The whole thing was a shock to the system for me.  Wolverine wasn't behaving like a choir boy.  He was kind of an asshole and a wild card.  In 1982, that was counter to all expectations.  The comic was loaded with characters referencing the teachings of Prof. X, who was larger than life in the book.  The characters has meaty ethical situations to deal with, and although the word balloons are probably a little verbose and over-the-top, the philosophy is always precipitated by something visceral in the plot.  So not only was the action slick and rolling faster than I could keep up with, but I was thinking, feeling, engaging with X-Men at a deeper level than anything I was watching or reading at the time.  The X-Men were as powerful an experience as I knew.

As a demonstration of the simplicity of the times, here's the subscription checklist in the issue:


31 titles total, can you believe it?  They wanted $6.00 for 16 issues of comics, and now they want $3.99 for one issue of New Avengers.  Yeesh.  The point is that there was only one X-Men title to choose from, so you knew where to leverage your interest.  Modern sensibility says they were leaving money on the table.  I say poppycock.  The money was there because they didn't murder their consumer with the illusion of choice.  Offering 13 different versions of the product isn't 13 times better, it's one hundred times worse.  Paralysis via analysis.  The easiest choice on a menu that cluttered is to walk away.

The important thing is, see how excellent my penmanship was at age 11?  Extraordinary.
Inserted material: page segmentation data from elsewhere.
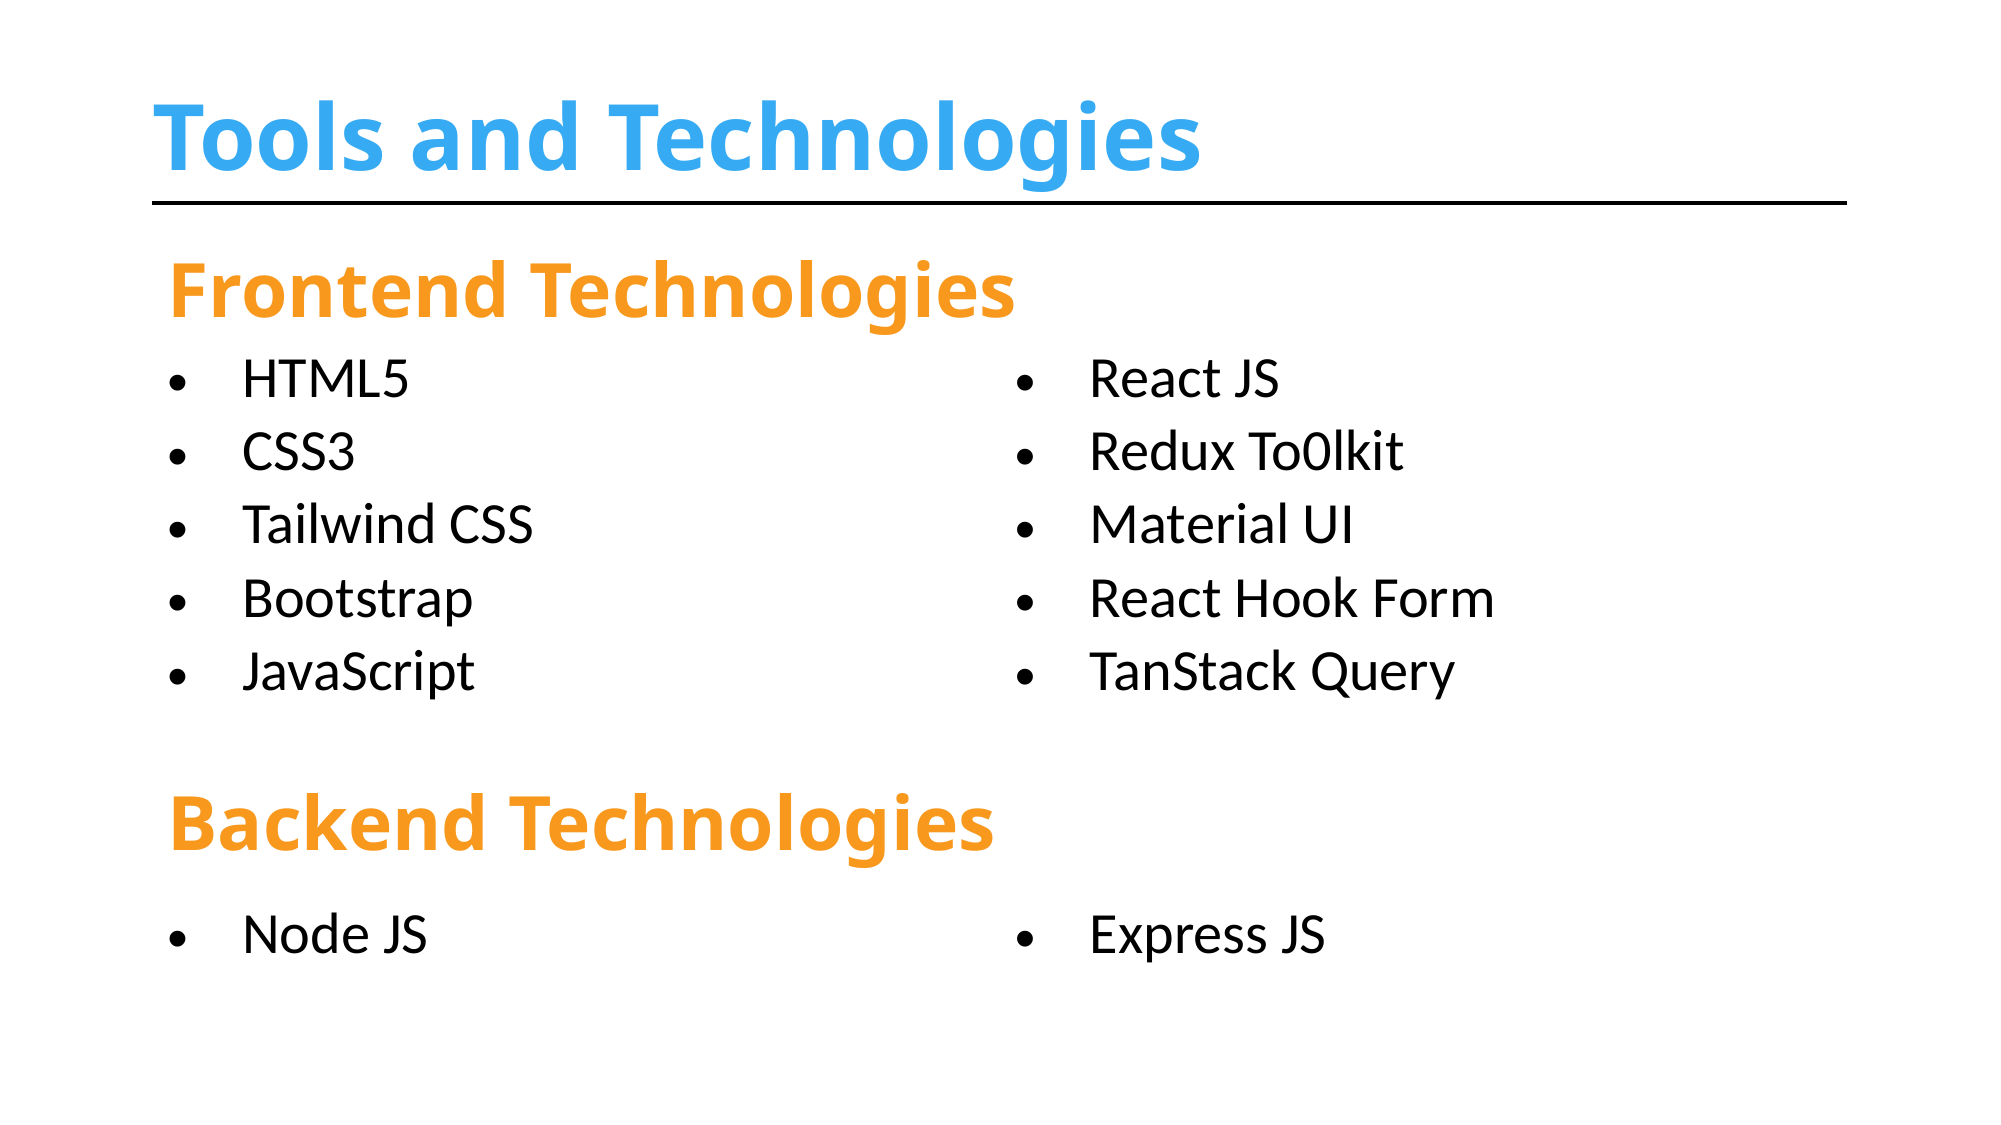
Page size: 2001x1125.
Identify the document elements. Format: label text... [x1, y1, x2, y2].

table_cell Tailwind CSS [152, 493, 1000, 566]
table_cell Material UI [1000, 493, 1847, 566]
table_header Express JS [1000, 902, 1847, 975]
table_cell React Hook Form [1000, 566, 1847, 639]
table_cell Bootstrap [152, 566, 1000, 639]
table_header React JS [1000, 346, 1847, 419]
text_box Frontend Technologies [152, 214, 1848, 372]
text_box Backend Technologies [152, 744, 1848, 902]
table_cell JavaScript [152, 639, 1000, 713]
table_cell CSS3 [152, 419, 1000, 493]
table_cell TanStack Query [1000, 639, 1847, 713]
table_header Node JS [152, 902, 1000, 975]
table_header HTML5 [152, 346, 1000, 419]
table_cell Redux To0lkit [1000, 419, 1847, 493]
title Tools and Technologies [137, 59, 1863, 221]
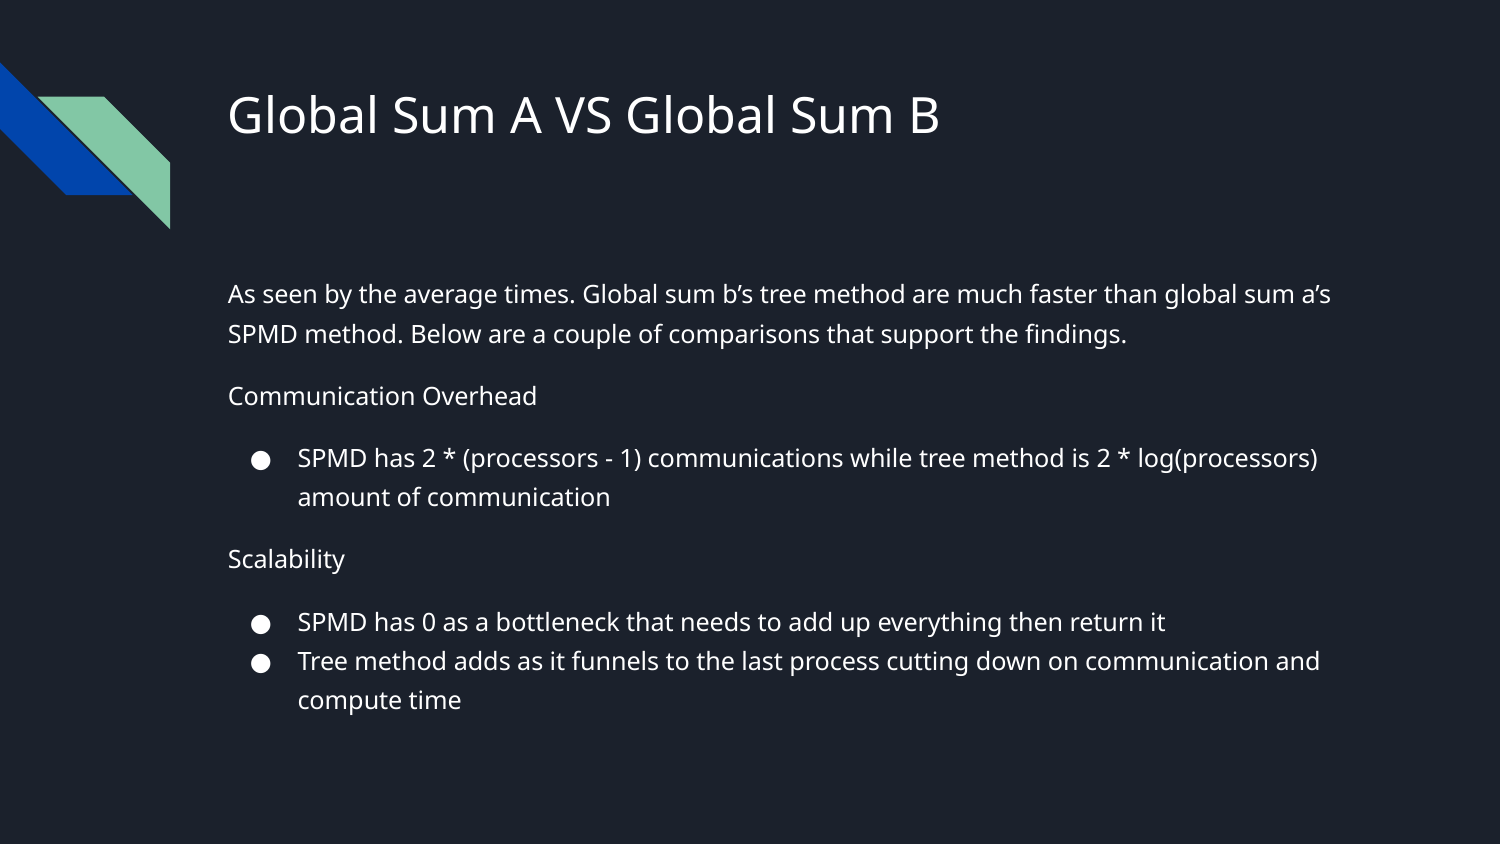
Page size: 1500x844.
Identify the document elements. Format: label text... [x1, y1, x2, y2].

list As seen by the average times. Global sum b’s tree method are much faster than global sum a’s SPMD method. Below are a couple of comparisons that support the findings. Communication Overhead SPMD has 2 * (processors - 1) communications while tree method is 2 * log(processors) amount of communication Scalability SPMD has 0 as a bottleneck that needs to add up everything then return it Tree method adds as it funnels to the last process cutting down on communication and compute time [212, 257, 1368, 735]
title Global Sum A VS Global Sum B [212, 64, 1368, 215]
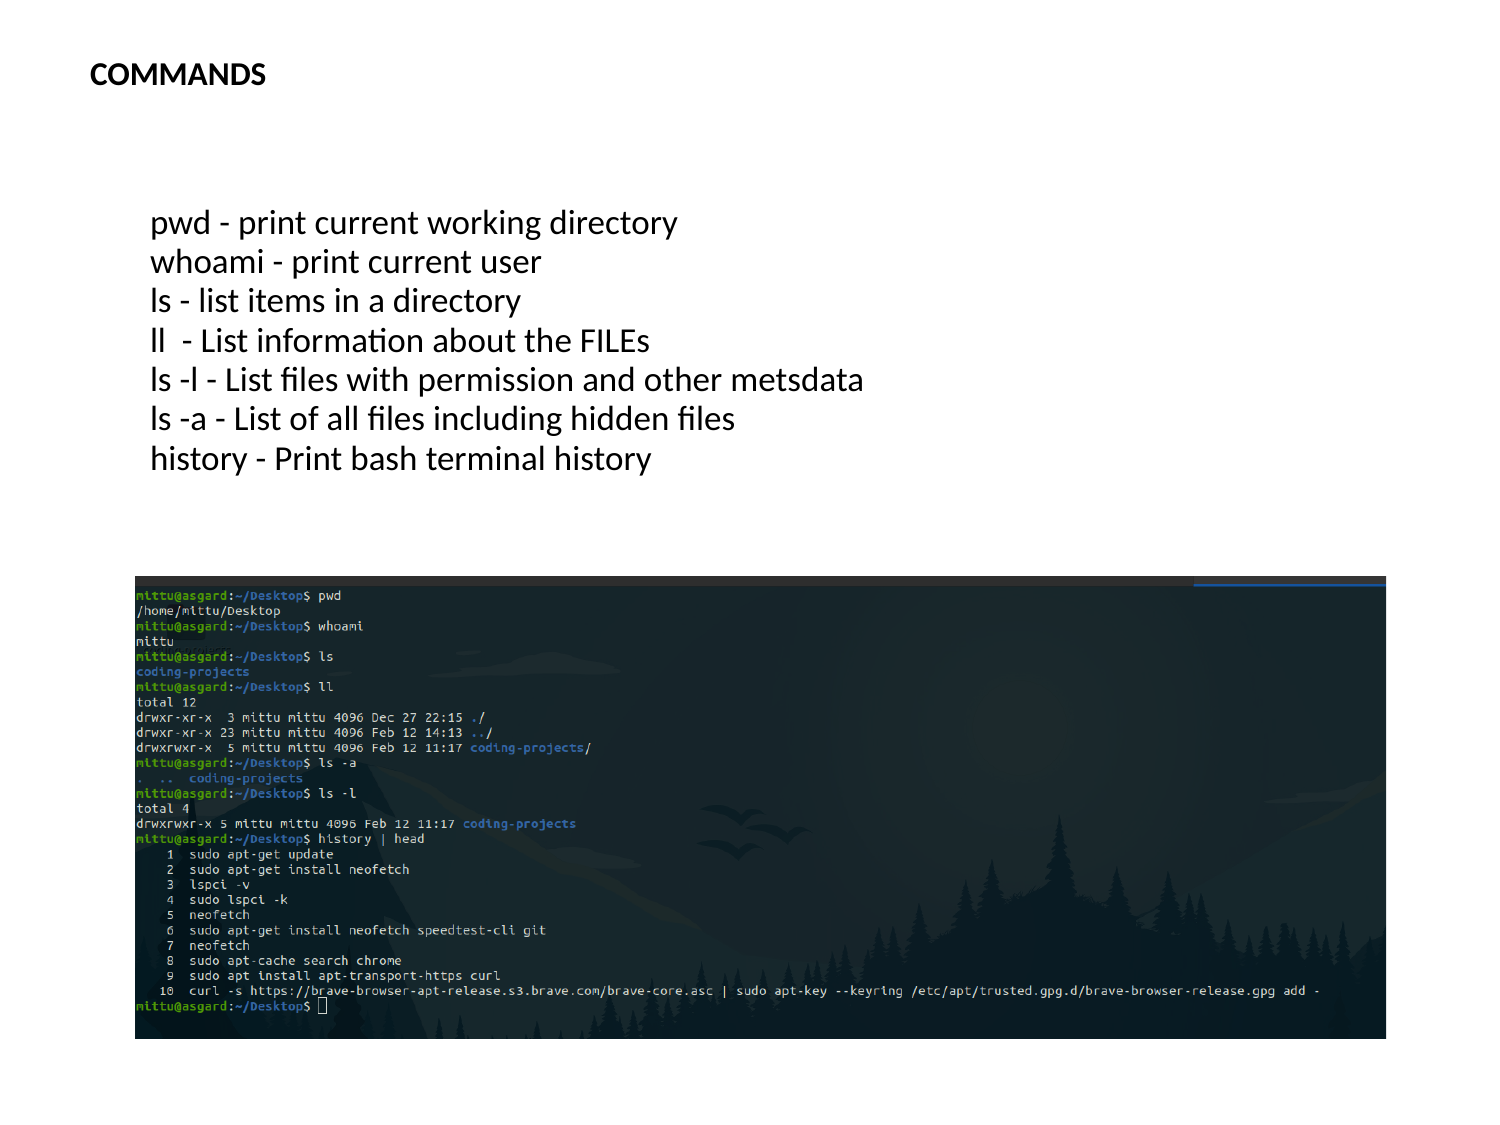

As I've been looking back at my secret origin, I think I've actually undervalued the impact of Avengers # 128.  That was a much more formative experience then I've previously given credit.  But I would still say that Uncanny X-Men # 163 is the most important comic book of my life.  No comic is more singly responsible for my life with the medium.  If that book doesn't kick nine shades of ass, it's possible my life is very different.

It would be another year before I would buy another comic - X-Men # 163 kept me burning that whole time without anything else to stoke the flame.   My problem was that I didn't have the discipline in order to save $12, or even $6, for that matter.  That represented weeks or months of my "income", and those GI Joe figures and baseball cards weren't going to buy themselves, you know?  So it was hard to pull the trigger on that subscription, although I considered putting my birthday money toward a pair of subscriptions.

If you look at the checklist above, you'll see that I was hoping to subscribe to the X-Men and also.....Daredevil.  I've always been fascinated by the "man without fear". He's next, when I probably wrap up my secret origin story.

- Ryan

1 comment:

Stephen said...

I always like seeing what someone's first X-Men comic was to see what storylines first influenced them; My first issue was Uncanny X-Men #114(an issue with a Byrne cover that suggested that most of the team had already been killed off in the previous issue), and by the time of your real X-Men exposure I think my interest was starting to wane - I just never accepted Cockrum's second run as being on par with the Byrne run and always wanted something more, whether it was more Paul Smith, Alan Davis or Barry Windsor Smith. (wasnt a Romita Jr. fan yet, either, lol)

"Offering 13 different versions of the product isn't 13 times better, it's one hundred times worse. Paralysis via analysis. The easiest choice on a menu that cluttered is to walk away."

That is so true and well put. It makes me somewhat sad and nostalgic for more affordable times from the (one time) house of ideas.